The American Society of Health System Pharmacists (ASHP) lobbied the CMS not to apply the new policy to hospitals. Justine Coffey, JD, LLM, Director of Federal Regulatory Affairs at ASHP, said in her initial comments to the CMS prior to the final rule:

ASHP is extremely concerned by CMS’s proposal to update its regulations to state that Medicare Average Sales Price (ASP) payment limits are based on the amount of product in the vial or container, as reflected on the FDA-approved label, and that payment for amounts of product in excess of the amount reflected on the FDA-approved label will not be made under Medicare. If CMS updates its regulations in the manner proposed, hospitals will effectively receive lower reimbursement rates for their overhead costs relating to the procurement, preparation, and dispensing of the affected drugs. Additionally, hospitals will need to purchase more drug product from manufacturers.

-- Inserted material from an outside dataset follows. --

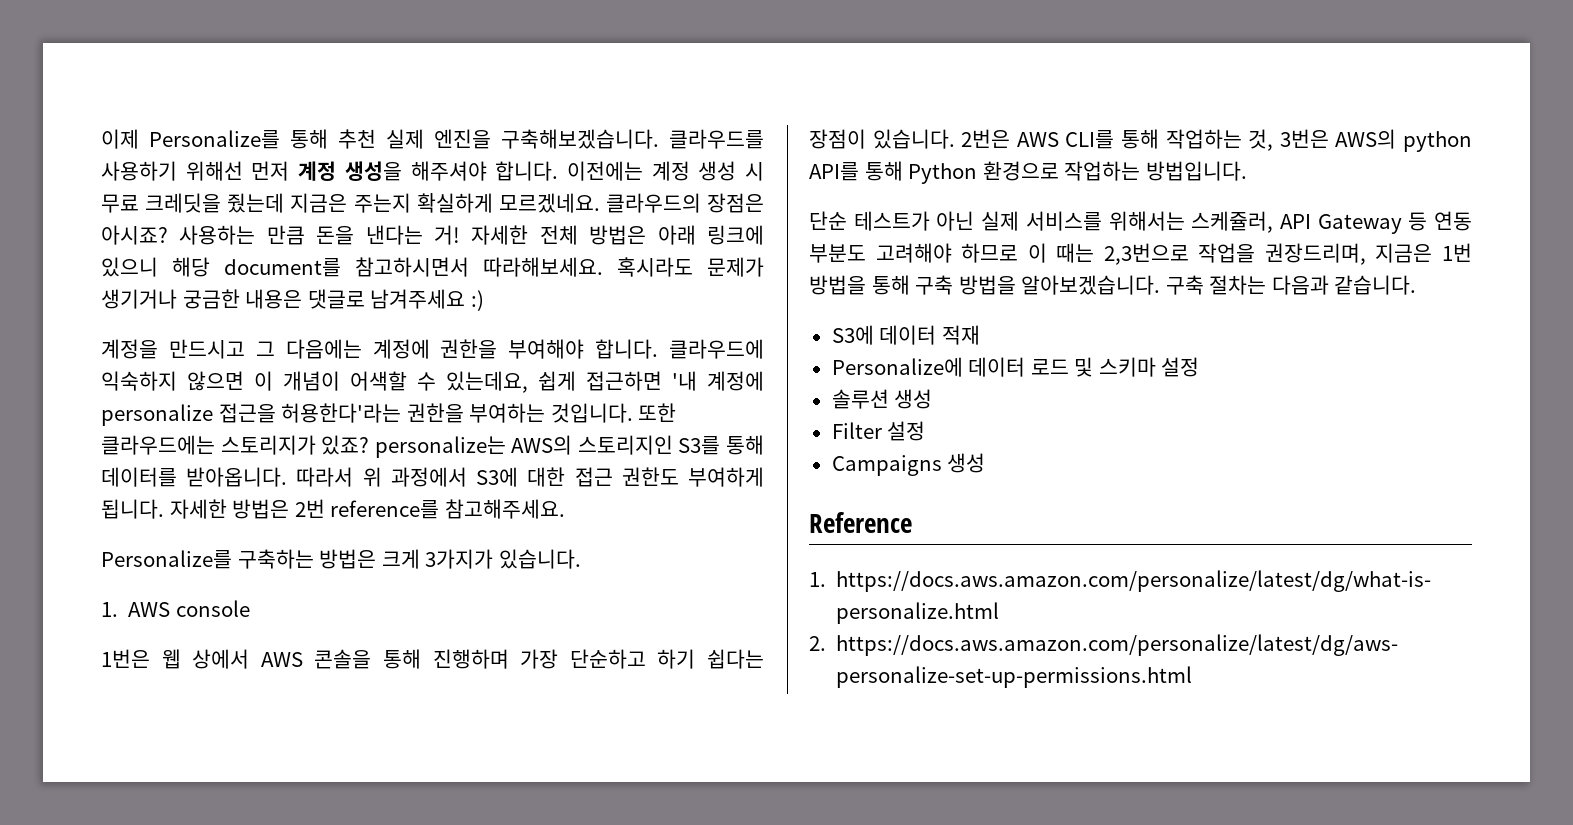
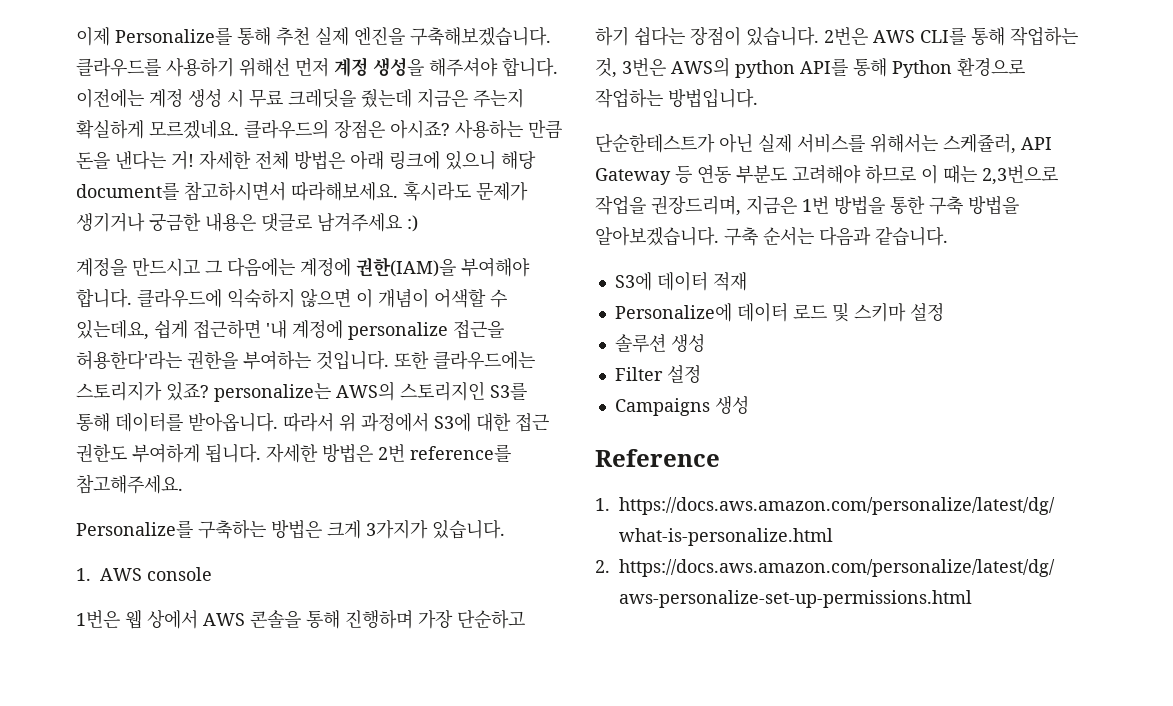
[440,339,498,359] 권한을 -> [356,257,456,277] 권한(IAM)을
[809,211,930,231] 단순 테스트가 -> [595,134,715,153] 단순한테스트가
[871,275,910,295] 통해 -> [890,196,925,214] 통한
[1209,275,1267,295] 절차는 -> [763,227,814,246] 순서는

The American Hospital Association (AHA) sang a similar tune. Rick Pollack, AHA’s Executive Vice President, wrote to Donald Berwick, CMS Administrator:

“Nothing in the CMS’s regulations requires a provider (as opposed to a physician) to have incurred a cost in order to bill for an item or service including a drug.”

Neither Ms. Coffey nor the AHA’s Roslyne Schulman responded to a request for their comments on the final rule. Given the opaqueness of the language in the final rule, the CMS is probably going to get some challenges from hospitals—maybe legal, maybe legislative.


1. Office of Inspector General, Department of Health and Human Services Medicare Reimbursement for Existing End-Stage Renal Disease Drugs. May, 2004. Available at: Accessed November 5, 2010.